*** Material for the task ***
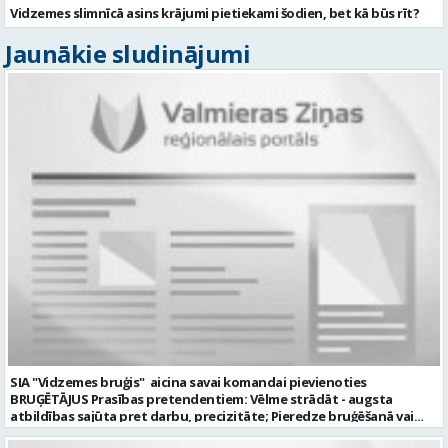
Vidzemes slimnīcā asins krājumi pietiekami šodien, bet kā būs rīt?
Jaunākie sludinājumi
SIA "Vidzemes bruģis" aicina savai komandai pievienoties
BRUĢĒTĀJUS Prasības pretendentiem: Vēlme strādāt - augsta
atbildības sajūta pret darbu, precizitāte; Pieredze bruģēšanā vai
ceļu būvniecībā. Darba pienākumi: Bruģakmens ieklāšana; Ceļu, ielas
*** End of Material for the task ***
◆ Instructions to follow: Please set down, word for word, every line of text from all the items above, leaving out the pictures.

◆ Answer:
Vidzemes slimnīcā asins krājumi pietiekami šodien, bet kā būs rīt?
Jaunākie sludinājumi
SIA "Vidzemes bruģis" aicina savai komandai pievienoties
BRUĢĒTĀJUS Prasības pretendentiem: Vēlme strādāt - augsta
atbildības sajūta pret darbu, precizitāte; Pieredze bruģēšanā vai
ceļu būvniecībā. Darba pienākumi: Bruģakmens ieklāšana; Ceļu, ielas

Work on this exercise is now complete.